Proof of Gelfand's formula without using $\rho(A) < 1$ iff $\lim A^n = 0$
We assume without proof that Gelfand's formula holds in the easy case where $A$ is diagonalisable. For the general case, since all norms are equivalent on a finite-dimensional vector space, it suffices to prove Gelfand's formula using Frobenius norm.
Frobenius norm is unitarily invariant. So, we may assume that $A$ is triangular. Denote by $|A|$ the entrywise absolute value of $A$. Let $\{D_k\}$ be any sequence of nonnegative diagonal matrices such that all diagonal entries of $D_k$ are smaller than $\frac1k$ and all eigenvalues of $|A|+D_k$ (which are its diagonal entries) are distinct.
For every $k$, as $|A|+D_k$ is diagonalisable, Gelfand's formula holds.

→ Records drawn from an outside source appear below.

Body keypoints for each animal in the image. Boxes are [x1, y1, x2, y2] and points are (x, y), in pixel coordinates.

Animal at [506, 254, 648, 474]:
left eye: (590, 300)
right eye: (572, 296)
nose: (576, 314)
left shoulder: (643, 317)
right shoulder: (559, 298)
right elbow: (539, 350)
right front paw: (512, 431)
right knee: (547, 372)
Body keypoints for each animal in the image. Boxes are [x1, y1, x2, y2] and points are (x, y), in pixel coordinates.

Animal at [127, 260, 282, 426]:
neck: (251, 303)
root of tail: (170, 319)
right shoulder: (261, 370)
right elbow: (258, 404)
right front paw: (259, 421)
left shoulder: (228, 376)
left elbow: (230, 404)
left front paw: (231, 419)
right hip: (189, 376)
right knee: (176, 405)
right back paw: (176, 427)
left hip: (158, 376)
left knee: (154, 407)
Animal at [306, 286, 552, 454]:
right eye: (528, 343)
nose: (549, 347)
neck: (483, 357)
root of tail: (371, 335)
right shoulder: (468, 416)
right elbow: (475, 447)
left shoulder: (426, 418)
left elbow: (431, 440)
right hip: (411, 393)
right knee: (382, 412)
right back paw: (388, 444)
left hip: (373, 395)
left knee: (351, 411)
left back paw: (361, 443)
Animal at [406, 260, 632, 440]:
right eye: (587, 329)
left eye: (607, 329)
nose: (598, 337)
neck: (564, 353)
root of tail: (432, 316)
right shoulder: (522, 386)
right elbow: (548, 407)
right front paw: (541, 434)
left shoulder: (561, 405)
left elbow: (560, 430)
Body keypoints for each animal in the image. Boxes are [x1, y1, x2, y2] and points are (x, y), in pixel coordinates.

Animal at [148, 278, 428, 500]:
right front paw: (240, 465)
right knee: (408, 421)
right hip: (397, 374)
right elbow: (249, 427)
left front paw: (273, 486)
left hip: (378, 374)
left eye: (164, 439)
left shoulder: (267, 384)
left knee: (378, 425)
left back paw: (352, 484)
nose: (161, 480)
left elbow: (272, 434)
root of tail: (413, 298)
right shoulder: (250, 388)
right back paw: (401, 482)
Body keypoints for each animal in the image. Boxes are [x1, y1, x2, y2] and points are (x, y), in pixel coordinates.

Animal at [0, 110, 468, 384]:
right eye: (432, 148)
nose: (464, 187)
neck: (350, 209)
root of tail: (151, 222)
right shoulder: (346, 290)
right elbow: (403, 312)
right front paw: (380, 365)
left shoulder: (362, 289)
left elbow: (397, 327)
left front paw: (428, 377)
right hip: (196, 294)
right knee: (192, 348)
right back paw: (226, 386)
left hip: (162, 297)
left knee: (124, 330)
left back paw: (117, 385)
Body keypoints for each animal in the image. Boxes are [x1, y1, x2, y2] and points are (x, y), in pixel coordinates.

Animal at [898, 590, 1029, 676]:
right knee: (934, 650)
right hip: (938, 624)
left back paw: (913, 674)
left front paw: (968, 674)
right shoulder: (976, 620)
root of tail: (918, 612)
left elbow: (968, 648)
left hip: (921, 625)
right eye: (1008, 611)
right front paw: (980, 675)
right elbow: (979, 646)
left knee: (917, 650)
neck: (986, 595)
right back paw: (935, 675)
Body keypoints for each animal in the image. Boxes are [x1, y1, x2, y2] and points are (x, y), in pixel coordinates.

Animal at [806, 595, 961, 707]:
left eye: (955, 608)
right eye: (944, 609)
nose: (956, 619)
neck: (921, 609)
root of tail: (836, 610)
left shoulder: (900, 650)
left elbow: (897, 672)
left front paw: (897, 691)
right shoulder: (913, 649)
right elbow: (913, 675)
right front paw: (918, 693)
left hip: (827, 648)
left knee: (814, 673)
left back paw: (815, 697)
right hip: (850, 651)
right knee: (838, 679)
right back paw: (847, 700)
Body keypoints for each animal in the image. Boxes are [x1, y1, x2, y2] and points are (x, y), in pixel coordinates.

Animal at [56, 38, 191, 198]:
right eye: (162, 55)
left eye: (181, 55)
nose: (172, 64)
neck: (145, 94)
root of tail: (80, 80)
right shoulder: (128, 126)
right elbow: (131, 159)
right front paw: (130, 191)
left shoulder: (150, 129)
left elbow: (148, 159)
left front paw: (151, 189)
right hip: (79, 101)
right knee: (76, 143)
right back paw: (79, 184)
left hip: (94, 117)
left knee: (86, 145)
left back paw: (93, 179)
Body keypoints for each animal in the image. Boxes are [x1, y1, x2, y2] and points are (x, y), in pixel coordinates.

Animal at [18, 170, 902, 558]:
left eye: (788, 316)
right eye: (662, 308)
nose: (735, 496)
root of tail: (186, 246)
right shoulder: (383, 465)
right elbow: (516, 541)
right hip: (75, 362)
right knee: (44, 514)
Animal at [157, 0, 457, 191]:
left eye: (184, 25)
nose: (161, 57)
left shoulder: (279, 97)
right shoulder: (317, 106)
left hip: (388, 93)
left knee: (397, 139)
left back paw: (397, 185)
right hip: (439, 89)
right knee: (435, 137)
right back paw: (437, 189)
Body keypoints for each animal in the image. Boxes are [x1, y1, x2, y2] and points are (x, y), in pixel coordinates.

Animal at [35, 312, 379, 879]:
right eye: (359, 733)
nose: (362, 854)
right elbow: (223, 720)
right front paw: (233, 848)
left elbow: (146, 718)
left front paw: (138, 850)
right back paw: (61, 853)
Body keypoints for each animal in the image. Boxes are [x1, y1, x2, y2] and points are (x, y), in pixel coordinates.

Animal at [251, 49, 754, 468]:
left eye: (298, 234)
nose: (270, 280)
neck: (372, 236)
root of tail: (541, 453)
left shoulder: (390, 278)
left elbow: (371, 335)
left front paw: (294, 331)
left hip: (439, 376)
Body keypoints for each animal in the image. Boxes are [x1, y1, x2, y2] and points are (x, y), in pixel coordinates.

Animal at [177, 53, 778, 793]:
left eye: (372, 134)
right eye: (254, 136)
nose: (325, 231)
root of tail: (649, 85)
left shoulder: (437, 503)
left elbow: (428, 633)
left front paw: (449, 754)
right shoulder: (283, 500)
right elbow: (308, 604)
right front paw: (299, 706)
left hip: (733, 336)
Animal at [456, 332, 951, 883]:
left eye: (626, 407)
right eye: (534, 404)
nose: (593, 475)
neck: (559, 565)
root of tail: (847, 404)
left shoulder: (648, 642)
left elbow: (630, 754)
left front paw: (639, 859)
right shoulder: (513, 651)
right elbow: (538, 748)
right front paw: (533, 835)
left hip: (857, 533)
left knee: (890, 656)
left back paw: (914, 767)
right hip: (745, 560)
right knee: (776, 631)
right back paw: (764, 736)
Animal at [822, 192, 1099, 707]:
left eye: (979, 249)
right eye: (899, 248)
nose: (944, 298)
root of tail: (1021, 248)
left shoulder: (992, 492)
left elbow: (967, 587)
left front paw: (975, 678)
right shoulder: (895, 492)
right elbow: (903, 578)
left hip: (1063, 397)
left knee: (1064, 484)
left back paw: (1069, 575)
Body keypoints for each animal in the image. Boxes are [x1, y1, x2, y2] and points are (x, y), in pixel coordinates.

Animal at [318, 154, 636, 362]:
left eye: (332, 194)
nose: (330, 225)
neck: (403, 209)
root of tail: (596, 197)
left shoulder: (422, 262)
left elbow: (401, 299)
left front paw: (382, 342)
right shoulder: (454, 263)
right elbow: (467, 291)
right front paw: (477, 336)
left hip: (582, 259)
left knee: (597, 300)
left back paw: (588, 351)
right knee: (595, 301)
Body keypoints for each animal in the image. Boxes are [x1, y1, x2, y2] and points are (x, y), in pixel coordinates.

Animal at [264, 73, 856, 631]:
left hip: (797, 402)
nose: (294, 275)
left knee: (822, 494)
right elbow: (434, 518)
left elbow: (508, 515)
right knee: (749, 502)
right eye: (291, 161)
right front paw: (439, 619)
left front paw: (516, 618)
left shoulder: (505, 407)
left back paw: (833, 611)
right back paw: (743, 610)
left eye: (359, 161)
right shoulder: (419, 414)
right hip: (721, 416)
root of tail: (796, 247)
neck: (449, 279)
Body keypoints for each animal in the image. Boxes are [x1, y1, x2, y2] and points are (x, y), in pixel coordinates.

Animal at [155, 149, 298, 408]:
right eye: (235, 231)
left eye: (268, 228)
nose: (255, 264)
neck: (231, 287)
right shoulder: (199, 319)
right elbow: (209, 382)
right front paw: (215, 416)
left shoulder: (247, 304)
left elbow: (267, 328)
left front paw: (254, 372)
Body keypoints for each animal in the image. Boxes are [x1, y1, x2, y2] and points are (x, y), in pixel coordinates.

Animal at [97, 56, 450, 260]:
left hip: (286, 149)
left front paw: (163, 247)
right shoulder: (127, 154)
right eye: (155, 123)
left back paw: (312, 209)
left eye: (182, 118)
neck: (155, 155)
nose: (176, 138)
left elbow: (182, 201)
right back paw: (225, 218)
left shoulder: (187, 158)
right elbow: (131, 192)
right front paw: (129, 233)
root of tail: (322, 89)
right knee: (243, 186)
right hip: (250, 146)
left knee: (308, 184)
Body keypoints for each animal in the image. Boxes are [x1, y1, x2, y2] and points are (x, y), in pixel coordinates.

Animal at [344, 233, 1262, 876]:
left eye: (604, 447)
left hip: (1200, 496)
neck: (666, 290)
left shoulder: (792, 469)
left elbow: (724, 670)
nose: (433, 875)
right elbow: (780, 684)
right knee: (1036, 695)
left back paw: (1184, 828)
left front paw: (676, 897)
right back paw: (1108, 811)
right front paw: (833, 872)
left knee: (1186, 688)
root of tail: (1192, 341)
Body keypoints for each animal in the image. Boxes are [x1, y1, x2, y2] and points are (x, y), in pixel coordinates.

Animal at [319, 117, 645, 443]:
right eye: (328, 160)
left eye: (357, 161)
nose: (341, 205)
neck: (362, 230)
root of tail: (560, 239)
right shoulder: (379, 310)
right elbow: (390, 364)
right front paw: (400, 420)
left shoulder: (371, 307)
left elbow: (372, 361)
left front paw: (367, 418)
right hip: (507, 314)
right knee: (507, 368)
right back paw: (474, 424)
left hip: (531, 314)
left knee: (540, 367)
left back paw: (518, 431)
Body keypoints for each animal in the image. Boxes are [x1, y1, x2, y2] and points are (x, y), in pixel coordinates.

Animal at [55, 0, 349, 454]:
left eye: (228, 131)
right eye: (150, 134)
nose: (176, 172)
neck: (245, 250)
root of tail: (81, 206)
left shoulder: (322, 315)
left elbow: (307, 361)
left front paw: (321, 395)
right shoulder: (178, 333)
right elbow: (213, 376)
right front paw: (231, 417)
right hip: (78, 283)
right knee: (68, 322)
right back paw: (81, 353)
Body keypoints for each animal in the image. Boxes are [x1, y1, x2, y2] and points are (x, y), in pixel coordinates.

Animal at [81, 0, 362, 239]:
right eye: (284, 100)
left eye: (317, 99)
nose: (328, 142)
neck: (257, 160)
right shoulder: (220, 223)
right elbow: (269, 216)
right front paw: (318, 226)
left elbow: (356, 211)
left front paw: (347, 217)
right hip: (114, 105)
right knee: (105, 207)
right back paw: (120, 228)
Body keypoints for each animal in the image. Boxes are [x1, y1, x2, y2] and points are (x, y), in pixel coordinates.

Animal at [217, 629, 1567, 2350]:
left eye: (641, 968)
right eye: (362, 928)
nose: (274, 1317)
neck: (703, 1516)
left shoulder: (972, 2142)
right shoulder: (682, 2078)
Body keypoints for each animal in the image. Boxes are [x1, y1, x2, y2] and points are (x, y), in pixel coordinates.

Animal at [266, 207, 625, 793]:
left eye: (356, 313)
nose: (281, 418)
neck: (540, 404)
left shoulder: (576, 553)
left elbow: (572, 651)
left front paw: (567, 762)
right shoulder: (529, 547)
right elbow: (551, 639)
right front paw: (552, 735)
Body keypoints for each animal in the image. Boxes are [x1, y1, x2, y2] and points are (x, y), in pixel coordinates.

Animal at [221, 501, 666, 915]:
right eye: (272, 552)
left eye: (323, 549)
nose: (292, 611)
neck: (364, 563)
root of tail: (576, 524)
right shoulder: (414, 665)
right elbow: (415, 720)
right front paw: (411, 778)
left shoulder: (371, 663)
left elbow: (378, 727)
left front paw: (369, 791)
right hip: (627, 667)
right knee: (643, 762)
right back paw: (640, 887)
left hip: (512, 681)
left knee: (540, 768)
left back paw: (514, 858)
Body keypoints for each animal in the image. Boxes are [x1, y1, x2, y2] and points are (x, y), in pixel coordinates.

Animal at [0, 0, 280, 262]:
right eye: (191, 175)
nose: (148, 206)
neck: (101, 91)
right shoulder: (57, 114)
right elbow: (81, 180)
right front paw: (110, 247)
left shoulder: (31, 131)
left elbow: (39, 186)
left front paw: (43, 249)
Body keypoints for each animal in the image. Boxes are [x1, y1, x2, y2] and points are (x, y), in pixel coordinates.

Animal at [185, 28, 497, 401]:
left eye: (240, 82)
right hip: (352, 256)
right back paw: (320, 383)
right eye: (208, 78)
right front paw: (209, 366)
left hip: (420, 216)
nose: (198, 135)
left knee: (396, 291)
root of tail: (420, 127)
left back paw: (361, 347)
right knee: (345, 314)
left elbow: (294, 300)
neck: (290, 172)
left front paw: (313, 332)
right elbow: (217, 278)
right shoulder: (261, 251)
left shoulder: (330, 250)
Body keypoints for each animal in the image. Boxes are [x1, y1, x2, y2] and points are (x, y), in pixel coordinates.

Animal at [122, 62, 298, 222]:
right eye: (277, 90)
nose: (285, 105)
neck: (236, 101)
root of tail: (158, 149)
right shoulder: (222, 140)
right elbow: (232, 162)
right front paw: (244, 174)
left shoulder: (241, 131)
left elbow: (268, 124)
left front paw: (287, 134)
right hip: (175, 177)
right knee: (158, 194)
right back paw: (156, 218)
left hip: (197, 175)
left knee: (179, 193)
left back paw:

Therefore there exists some $n_k$ such that $$ \|(|A|+D_k)^n\|_F^{1/n}<\rho(|A|+D_k)+\frac1k\tag{1} $$ whenever $n\ge n_k$. However, as $A$ is triangular and $D_k$ is entrywise bounded above by $\frac1k$, we have $\rho(|A|+D_k)+\frac1k<\rho(A)+\frac2k$. Hence $(1)$ implies that $$ \rho(A)\le\|A^n\|_F^{1/n}\le\|(|A|+D_k)^n\|_F^{1/n}<\rho(A)+\frac2k $$ whenever $n\ge n_k$ and our conclusion follows.